Issue: Whether or not the lack of original document could convict a person of falsification?
Held: No. The charge filed in this cause against the vendor and the vendee of the land in question, it is stated that
these parties, the defendants, simulated the said memorandum of sale or conveyance of the land with the intent
to injure the creditor, Pedro Salazar; but as the original document, setting forth the said memorandum, was not
presented, but merely a copy thereof, and furthermore, as it could not be ascertained who had the original of the
document containing the memorandum in question, nor the exact date when the latter was written; the said
memorandum, presumed to be simulated and false, was not literally compared by the sheriff who testified that he
had seen its original for but a few moments, nor by any officer authorized by law to certify to documents and
proceedings such as are recorded in notarial instruments, nor even by two witnesses who might afterwards have
been able to testify before the court that the copy exhibited was in exact agreement with its original; therefore, on
account of these deficiencies, doubt arises as to whether the original of the document, Exhibit D, really existed at
all, and whether the memorandum at the foot of the said exhibit is an exact copy of that alleged to have been
written at the end of the said original document.

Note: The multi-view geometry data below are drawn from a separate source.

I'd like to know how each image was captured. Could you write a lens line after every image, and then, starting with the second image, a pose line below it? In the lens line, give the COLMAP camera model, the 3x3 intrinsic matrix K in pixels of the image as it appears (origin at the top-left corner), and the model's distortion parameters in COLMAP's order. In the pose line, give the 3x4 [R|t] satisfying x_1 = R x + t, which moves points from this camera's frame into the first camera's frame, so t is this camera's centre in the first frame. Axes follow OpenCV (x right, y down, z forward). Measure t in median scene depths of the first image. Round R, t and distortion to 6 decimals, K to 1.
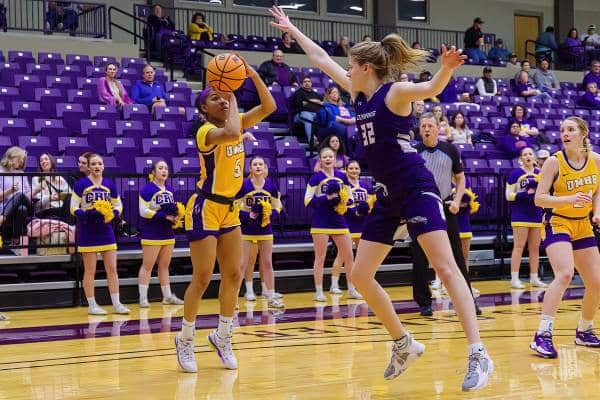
lens RADIAL K [[1122.5, 0, 300.0], [0, 1122.5, 200.0], [0, 0, 1]] dist [-0.025035, 0.177396]
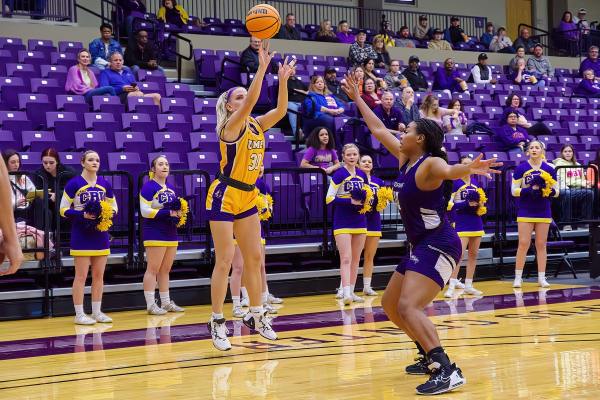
lens RADIAL K [[1291.2, 0, 300.0], [0, 1291.2, 200.0], [0, 0, 1]] dist [0.040885, -0.095427]
pose [[0.994900, -0.012098, 0.100137, -0.094959], [0.012079, 0.999927, 0.000796, 0.001361], [-0.100139, 0.000418, 0.994973, -0.057741]]
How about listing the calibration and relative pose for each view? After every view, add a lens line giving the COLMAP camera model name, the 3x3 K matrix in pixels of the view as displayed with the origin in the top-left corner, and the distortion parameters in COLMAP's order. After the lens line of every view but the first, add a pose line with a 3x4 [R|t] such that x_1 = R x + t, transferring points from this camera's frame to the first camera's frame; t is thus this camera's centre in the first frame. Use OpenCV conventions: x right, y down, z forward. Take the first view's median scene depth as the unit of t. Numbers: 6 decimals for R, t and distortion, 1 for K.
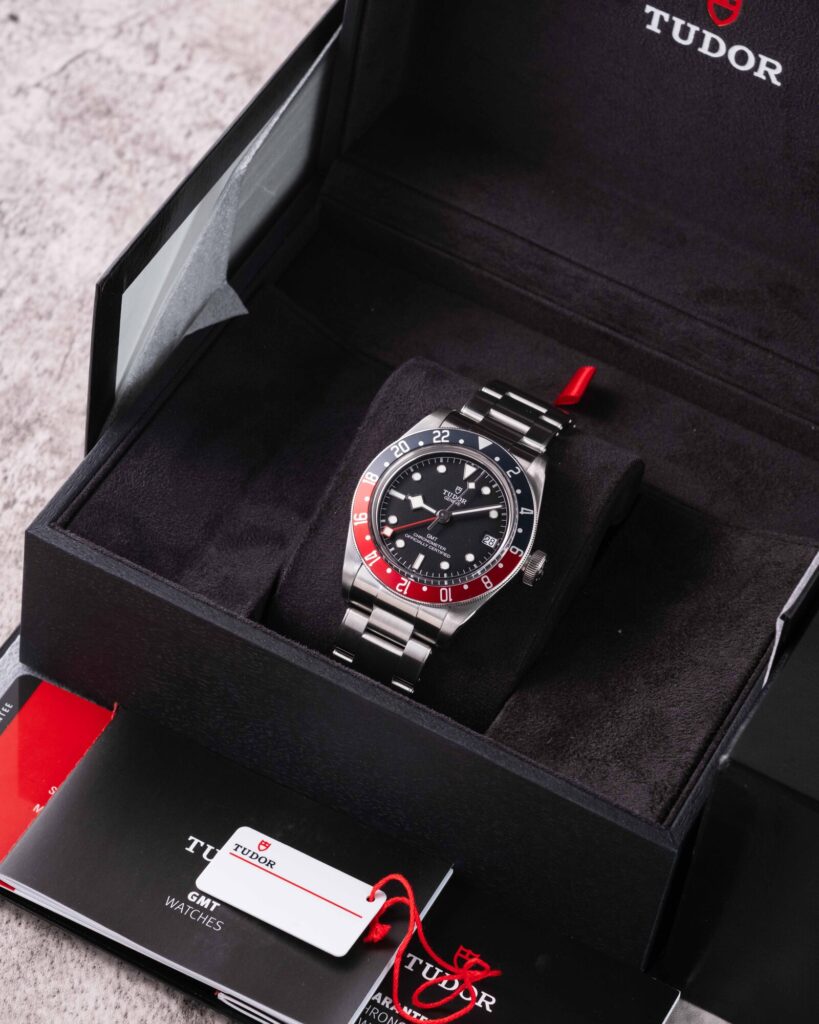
lens RADIAL K [[4066.8, 0, 409.5], [0, 4066.8, 512.0], [0, 0, 1]] dist [0.118728, 3.299974]
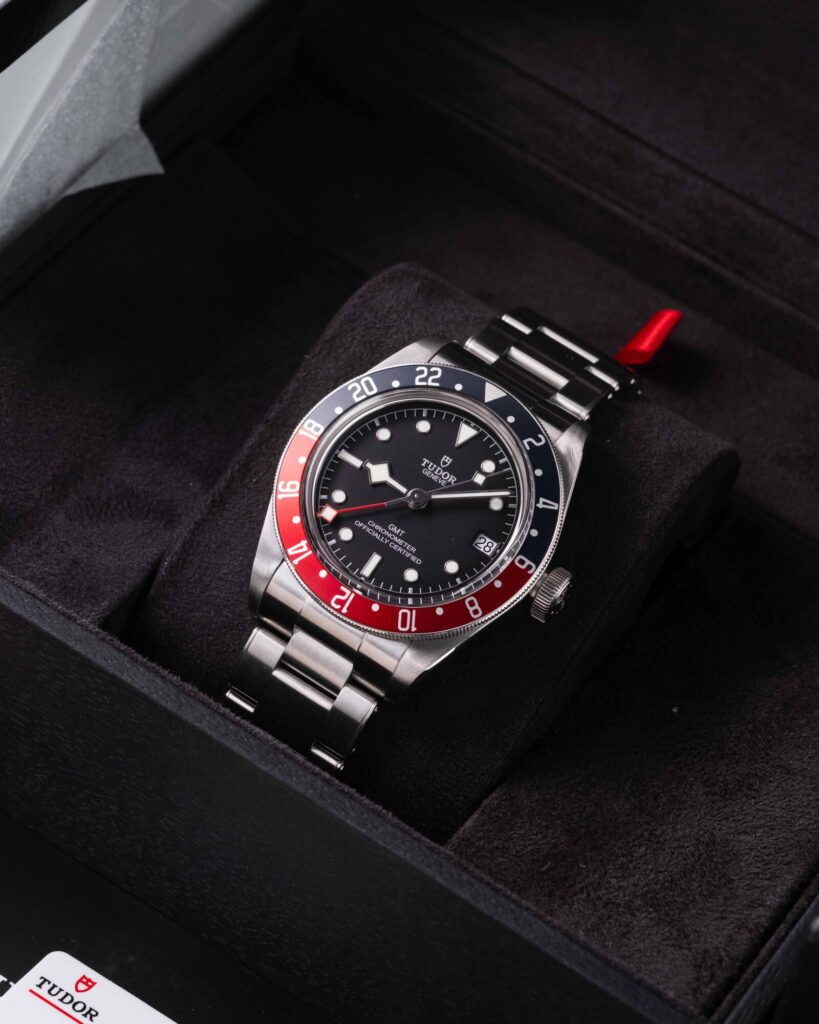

In criminal proceedings for the falsification of a document, it is indispensable that the judges and courts have
before them the document alleged to have been simulated, counterfeited, or falsified, in order that they may find,
pursuant to the evidence produced in the cause, whether or not the crime of falsification was committed, and also,
at the same time, to enable them to determine the degree of each defendant's liability in the falsification under
prosecution. Through the lack of the original document containing the memorandum alleged to be false, it is
improper to hold, with only a copy of the said original in view, that the crime prosecuted was committed; and
although, judging from the testimony of the witnesses who were examined in the two consolidated causes, there is
reason to entertain much doubt as to the defendants' innocence, yet, withal, this case does not furnish decisive
and conclusive proof of their respective guilt as coprincipals of the crime charged. Defendants in a criminal cause
are always presumed to be innocent until their guilt be fully proven, and, in case of reasonable doubt and when
their guilt is not satisfactorily shown, they are entitled to a judgment of acquittal. In view of the evidence produced
in both of the aforesaid criminal causes, said causes can only be terminated by such a finding.